START Material for the task
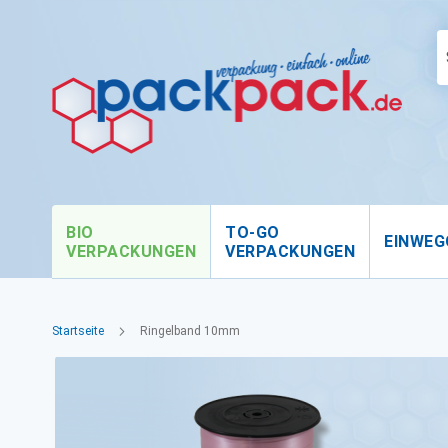
BIO
TO-GO
EINWEG
VERPACKUNGEN
VERPACKUNGEN
Startseite
Ringelband 10mm
Zum
Ende
der
Bildgalerie
springen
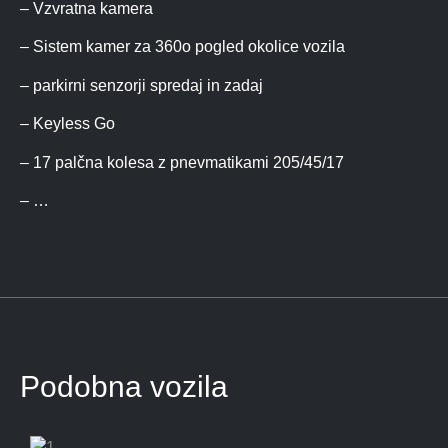
– Vzvratna kamera
– Sistem kamer za 360o pogled okolice vozila
– parkirni senzorji spredaj in zadaj
– Keyless Go
– 17 palčna kolesa z pnevmatikami 205/45/17
– …
Podobna vozila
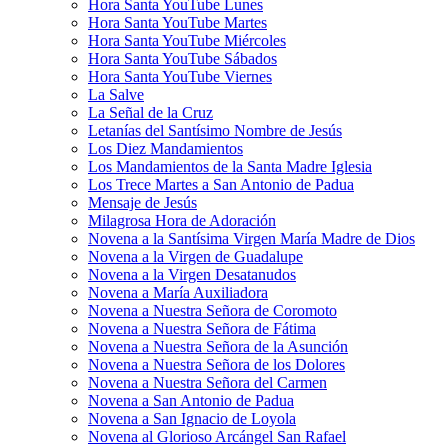
Hora Santa YouTube Lunes
Hora Santa YouTube Martes
Hora Santa YouTube Miércoles
Hora Santa YouTube Sábados
Hora Santa YouTube Viernes
La Salve
La Señal de la Cruz
Letanías del Santísimo Nombre de Jesús
Los Diez Mandamientos
Los Mandamientos de la Santa Madre Iglesia
Los Trece Martes a San Antonio de Padua
Mensaje de Jesús
Milagrosa Hora de Adoración
Novena a la Santísima Virgen María Madre de Dios
Novena a la Virgen de Guadalupe
Novena a la Virgen Desatanudos
Novena a María Auxiliadora
Novena a Nuestra Señora de Coromoto
Novena a Nuestra Señora de Fátima
Novena a Nuestra Señora de la Asunción
Novena a Nuestra Señora de los Dolores
Novena a Nuestra Señora del Carmen
Novena a San Antonio de Padua
Novena a San Ignacio de Loyola
Novena al Glorioso Arcángel San Rafael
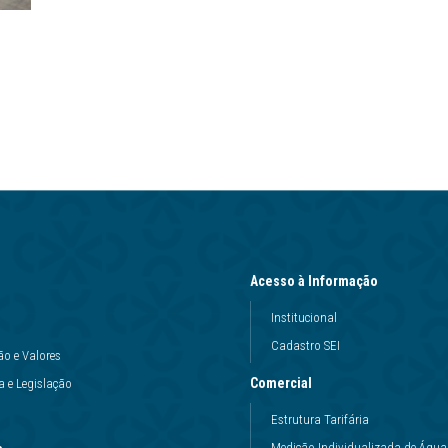
Acesso à Informação
Institucional
Cadastro SEI
ão e Valores
Comercial
 e Legislação
Estrutura Tarifária
Medição Individualizada de Água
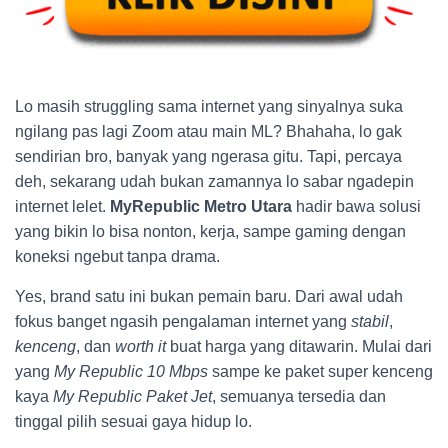
Lo masih struggling sama internet yang sinyalnya suka
ngilang pas lagi Zoom atau main ML? Bhahaha, lo gak
sendirian bro, banyak yang ngerasa gitu. Tapi, percaya
deh, sekarang udah bukan zamannya lo sabar ngadepin
internet lelet.
MyRepublic Metro Utara
hadir bawa solusi
yang bikin lo bisa nonton, kerja, sampe gaming dengan
koneksi ngebut tanpa drama.
Yes, brand satu ini bukan pemain baru. Dari awal udah
fokus banget ngasih pengalaman internet yang
stabil
,
kenceng
, dan
worth it
buat harga yang ditawarin. Mulai dari
yang
My Republic 10 Mbps
sampe ke paket super kenceng
kaya
My Republic Paket Jet
, semuanya tersedia dan
tinggal pilih sesuai gaya hidup lo.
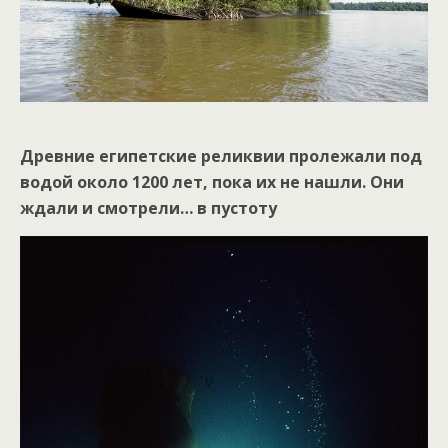
Древние египетские реликвии пролежали под
водой около 1200 лет, пока их не нашли. Они
ждали и смотрели… в пустоту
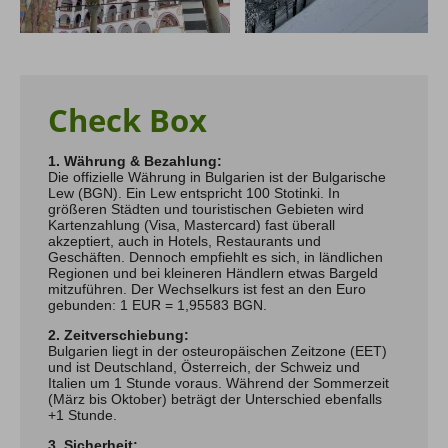
Check Box
1. Währung & Bezahlung:
Die offizielle Währung in Bulgarien ist der Bulgarische
Lew (BGN). Ein Lew entspricht 100 Stotinki. In
größeren Städten und touristischen Gebieten wird
Kartenzahlung (Visa, Mastercard) fast überall
akzeptiert, auch in Hotels, Restaurants und
Geschäften. Dennoch empfiehlt es sich, in ländlichen
Regionen und bei kleineren Händlern etwas Bargeld
mitzuführen. Der Wechselkurs ist fest an den Euro
gebunden: 1 EUR = 1,95583 BGN.
2. Zeitverschiebung:
Bulgarien liegt in der osteuropäischen Zeitzone (EET)
und ist Deutschland, Österreich, der Schweiz und
Italien um 1 Stunde voraus. Während der Sommerzeit
(März bis Oktober) beträgt der Unterschied ebenfalls
+1 Stunde.
3. Sicherheit:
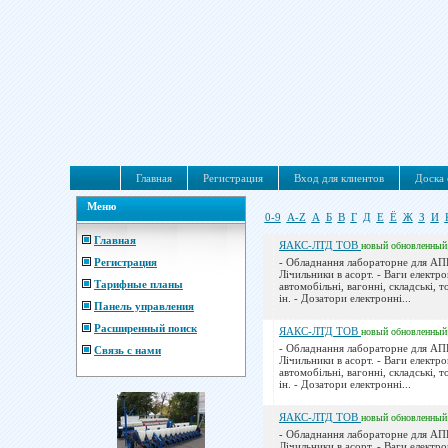
Главная
Регистрация
Вход для клиентов
Доска 
Меню
0-9
A-Z
А
Б
В
Г
Д
Е
Ё
Ж
З
И
Главная
ЯАКС-ЛТД ТОВ
новый
обновленный
Регистрация
- Обладнання лабораторне для АП
Лічильники в асорт. - Ваги електро
Тарифные планы
автомобільні, вагонні, складські, т
ін. - Дозатори електронні...
Панель управления
Расширенный поиск
ЯАКС-ЛТД ТОВ
новый
обновленный
- Обладнання лабораторне для АП
Связь с нами
Лічильники в асорт. - Ваги електро
автомобільні, вагонні, складські, т
ін. - Дозатори електронні...
ЯАКС-ЛТД ТОВ
новый
обновленный
- Обладнання лабораторне для АП
Лічильники в асорт. - Ваги електро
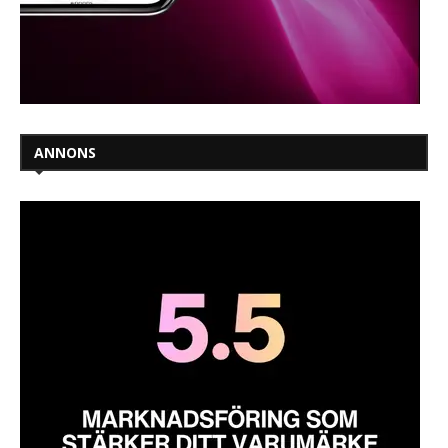
ANNONS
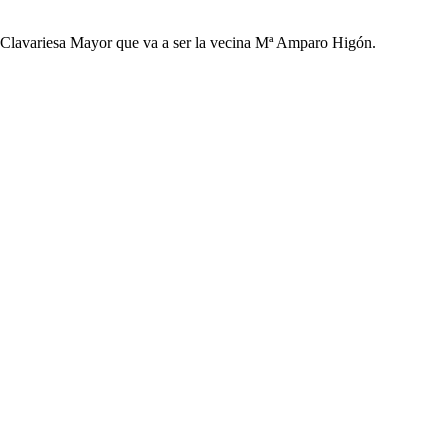
na Clavariesa Mayor que va a ser la vecina Mª Amparo Higón.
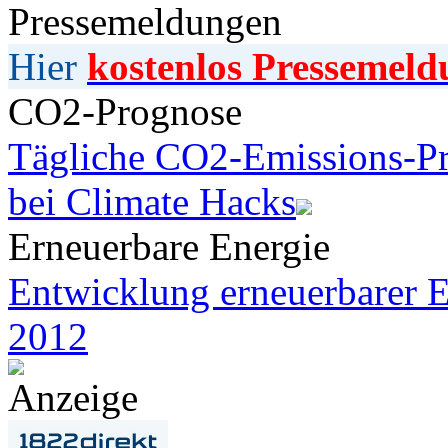
Pressemeldungen
Hier
kostenlos Pressemeld
CO2-Prognose
Tägliche CO2-Emissions-Pr
bei Climate Hacks
Erneuerbare Energie
Entwicklung erneuerbarer E
2012
Anzeige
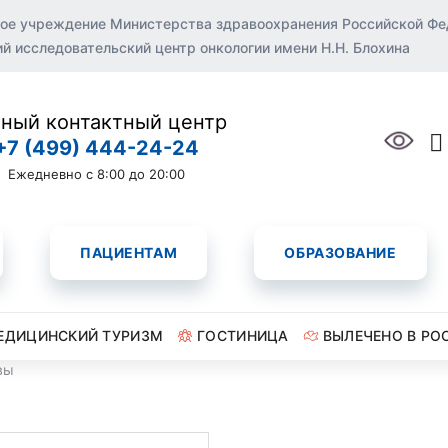
ое учреждение Министерства здравоохранения Российской Ф
 исследовательский центр онкологии имени Н.Н. Блохина
ный контактный центр
+7 (499) 444-24-24
Ежедневно с 8:00 до 20:00
ПАЦИЕНТАМ
ОБРАЗОВАНИЕ
ЕДИЦИНСКИЙ ТУРИЗМ
ГОСТИНИЦА
ВЫЛЕЧЕНО В РО
вы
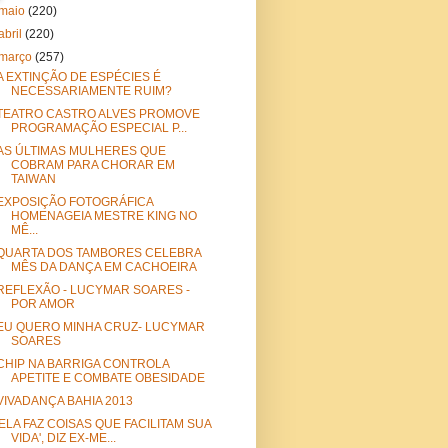
maio
(220)
abril
(220)
março
(257)
A EXTINÇÃO DE ESPÉCIES É
NECESSARIAMENTE RUIM?
TEATRO CASTRO ALVES PROMOVE
PROGRAMAÇÃO ESPECIAL P...
AS ÚLTIMAS MULHERES QUE
COBRAM PARA CHORAR EM
TAIWAN
EXPOSIÇÃO FOTOGRÁFICA
HOMENAGEIA MESTRE KING NO
MÊ...
QUARTA DOS TAMBORES CELEBRA
MÊS DA DANÇA EM CACHOEIRA
REFLEXÃO - LUCYMAR SOARES -
POR AMOR
EU QUERO MINHA CRUZ- LUCYMAR
SOARES
CHIP NA BARRIGA CONTROLA
APETITE E COMBATE OBESIDADE
VIVADANÇA BAHIA 2013
'ELA FAZ COISAS QUE FACILITAM SUA
VIDA', DIZ EX-ME...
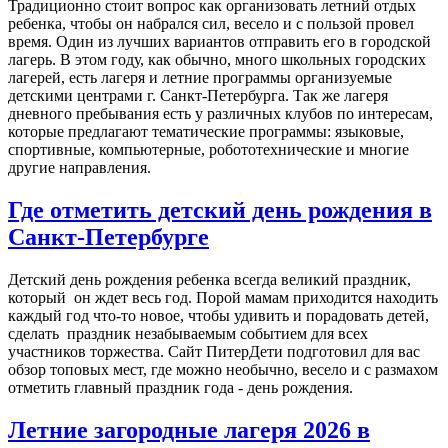
Традиционно стоит вопрос как организовать летний отдых
ребенка, чтобы он набрался сил, весело и с пользой провел
время. Один из лучших вариантов отправить его в городской
лагерь. В этом году, как обычно, много школьных городских
лагерей, есть лагеря и летние программы организуемые
детскими центрами г. Санкт-Петербурга. Так же лагеря
дневного пребывания есть у различных клубов по интересам,
которые предлагают тематические программы: языковые,
спортивные, компьютерные, робототехнические и многие
другие направления.
Где отметить детский день рождения в
Санкт-Петербурге
Детский день рождения ребенка всегда великий праздник,
который он ждет весь год. Порой мамам приходится находить
каждый год что-то новое, чтобы удивить и порадовать детей,
сделать праздник незабываемым событием для всех
участников торжества. Сайт ПитерДети подготовил для вас
обзор топовых мест, где можно необычно, весело и с размахом
отметить главный праздник года - день рождения.
Летние загородные лагеря 2026 в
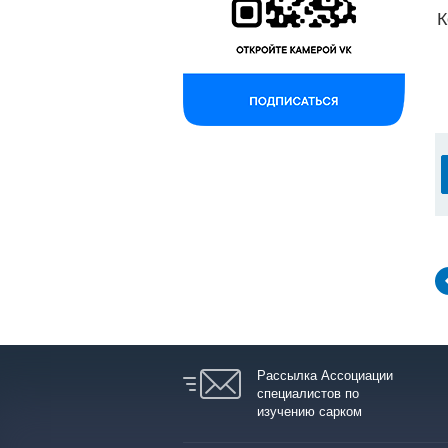
К
Рассылка Ассоциации
специалистов по
изучению сарком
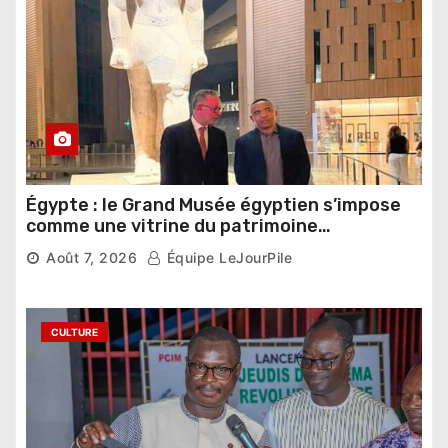
Égypte : le Grand Musée égyptien s’impose
comme une vitrine du patrimoine
pharaonique auprès des dirigeants
Août 7, 2026
Équipe LeJourPile
étrangers
CULTURE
END Material for the task
Rewrite the text of all the records with every "Novena" changed to "Triduo" and everything else left as it stands. Leave the pictures out.

BIO
TO-GO
EINWEG
VERPACKUNGEN
VERPACKUNGEN
Startseite
Ringelband 10mm
Zum
Ende
der
Bildgalerie
springen
– Vzvratna kamera
– Sistem kamer za 360o pogled okolice vozila
– parkirni senzorji spredaj in zadaj
– Keyless Go
– 17 palčna kolesa z pnevmatikami 205/45/17
– …
Podobna vozila
Hora Santa YouTube Lunes
Hora Santa YouTube Martes
Hora Santa YouTube Miércoles
Hora Santa YouTube Sábados
Hora Santa YouTube Viernes
La Salve
La Señal de la Cruz
Letanías del Santísimo Nombre de Jesús
Los Diez Mandamientos
Los Mandamientos de la Santa Madre Iglesia
Los Trece Martes a San Antonio de Padua
Mensaje de Jesús
Milagrosa Hora de Adoración
Triduo a la Santísima Virgen María Madre de Dios
Triduo a la Virgen de Guadalupe
Triduo a la Virgen Desatanudos
Triduo a María Auxiliadora
Triduo a Nuestra Señora de Coromoto
Triduo a Nuestra Señora de Fátima
Triduo a Nuestra Señora de la Asunción
Triduo a Nuestra Señora de los Dolores
Triduo a Nuestra Señora del Carmen
Triduo a San Antonio de Padua
Triduo a San Ignacio de Loyola
Triduo al Glorioso Arcángel San Rafael
Acesso à Informação
Institucional
Cadastro SEI
ão e Valores
Comercial
 e Legislação
Estrutura Tarifária
Medição Individualizada de Água
Lo masih struggling sama internet yang sinyalnya suka
ngilang pas lagi Zoom atau main ML? Bhahaha, lo gak
sendirian bro, banyak yang ngerasa gitu. Tapi, percaya
deh, sekarang udah bukan zamannya lo sabar ngadepin
internet lelet.
MyRepublic Metro Utara
hadir bawa solusi
yang bikin lo bisa nonton, kerja, sampe gaming dengan
koneksi ngebut tanpa drama.
Yes, brand satu ini bukan pemain baru. Dari awal udah
fokus banget ngasih pengalaman internet yang
stabil
,
kenceng
, dan
worth it
buat harga yang ditawarin. Mulai dari
yang
My Republic 10 Mbps
sampe ke paket super kenceng
kaya
My Republic Paket Jet
, semuanya tersedia dan
tinggal pilih sesuai gaya hidup lo.
Древние египетские реликвии пролежали под
водой около 1200 лет, пока их не нашли. Они
ждали и смотрели… в пустоту
Check Box
1. Währung & Bezahlung:
Die offizielle Währung in Bulgarien ist der Bulgarische
Lew (BGN). Ein Lew entspricht 100 Stotinki. In
größeren Städten und touristischen Gebieten wird
Kartenzahlung (Visa, Mastercard) fast überall
akzeptiert, auch in Hotels, Restaurants und
Geschäften. Dennoch empfiehlt es sich, in ländlichen
Regionen und bei kleineren Händlern etwas Bargeld
mitzuführen. Der Wechselkurs ist fest an den Euro
gebunden: 1 EUR = 1,95583 BGN.
2. Zeitverschiebung:
Bulgarien liegt in der osteuropäischen Zeitzone (EET)
und ist Deutschland, Österreich, der Schweiz und
Italien um 1 Stunde voraus. Während der Sommerzeit
(März bis Oktober) beträgt der Unterschied ebenfalls
+1 Stunde.
3. Sicherheit:
Главная
Регистрация
Вход для клиентов
Доска 
Меню
0-9
A-Z
А
Б
В
Г
Д
Е
Ё
Ж
З
И
Главная
ЯАКС-ЛТД ТОВ
новый
обновленный
Регистрация
- Обладнання лабораторне для АП
Лічильники в асорт. - Ваги електро
Тарифные планы
автомобільні, вагонні, складські, т
ін. - Дозатори електронні...
Панель управления
Расширенный поиск
ЯАКС-ЛТД ТОВ
новый
обновленный
- Обладнання лабораторне для АП
Связь с нами
Лічильники в асорт. - Ваги електро
автомобільні, вагонні, складські, т
ін. - Дозатори електронні...
ЯАКС-ЛТД ТОВ
новый
обновленный
- Обладнання лабораторне для АП
Лічильники в асорт. - Ваги електро
ANNONS
na Clavariesa Mayor que va a ser la vecina Mª Amparo Higón.
Pressemeldungen
Hier
kostenlos Pressemeld
CO2-Prognose
Tägliche CO2-Emissions-Pr
bei Climate Hacks
Erneuerbare Energie
Entwicklung erneuerbarer E
2012
Anzeige
ое учреждение Министерства здравоохранения Российской Ф
 исследовательский центр онкологии имени Н.Н. Блохина
ный контактный центр
+7 (499) 444-24-24
Ежедневно с 8:00 до 20:00
ПАЦИЕНТАМ
ОБРАЗОВАНИЕ
ЕДИЦИНСКИЙ ТУРИЗМ
ГОСТИНИЦА
ВЫЛЕЧЕНО В РО
вы
maio
(220)
abril
(220)
março
(257)
A EXTINÇÃO DE ESPÉCIES É
NECESSARIAMENTE RUIM?
TEATRO CASTRO ALVES PROMOVE
PROGRAMAÇÃO ESPECIAL P...
AS ÚLTIMAS MULHERES QUE
COBRAM PARA CHORAR EM
TAIWAN
EXPOSIÇÃO FOTOGRÁFICA
HOMENAGEIA MESTRE KING NO
MÊ...
QUARTA DOS TAMBORES CELEBRA
MÊS DA DANÇA EM CACHOEIRA
REFLEXÃO - LUCYMAR SOARES -
POR AMOR
EU QUERO MINHA CRUZ- LUCYMAR
SOARES
CHIP NA BARRIGA CONTROLA
APETITE E COMBATE OBESIDADE
VIVADANÇA BAHIA 2013
'ELA FAZ COISAS QUE FACILITAM SUA
VIDA', DIZ EX-ME...
Традиционно стоит вопрос как организовать летний отдых
ребенка, чтобы он набрался сил, весело и с пользой провел
время. Один из лучших вариантов отправить его в городской
лагерь. В этом году, как обычно, много школьных городских
лагерей, есть лагеря и летние программы организуемые
детскими центрами г. Санкт-Петербурга. Так же лагеря
дневного пребывания есть у различных клубов по интересам,
которые предлагают тематические программы: языковые,
спортивные, компьютерные, робототехнические и многие
другие направления.
Где отметить детский день рождения в
Санкт-Петербурге
Детский день рождения ребенка всегда великий праздник,
который он ждет весь год. Порой мамам приходится находить
каждый год что-то новое, чтобы удивить и порадовать детей,
сделать праздник незабываемым событием для всех
участников торжества. Сайт ПитерДети подготовил для вас
обзор топовых мест, где можно необычно, весело и с размахом
отметить главный праздник года - день рождения.
Летние загородные лагеря 2026 в
К
Рассылка Ассоциации
специалистов по
изучению сарком
Égypte : le Grand Musée égyptien s’impose
comme une vitrine du patrimoine
pharaonique auprès des dirigeants
Août 7, 2026
Équipe LeJourPile
étrangers
CULTURE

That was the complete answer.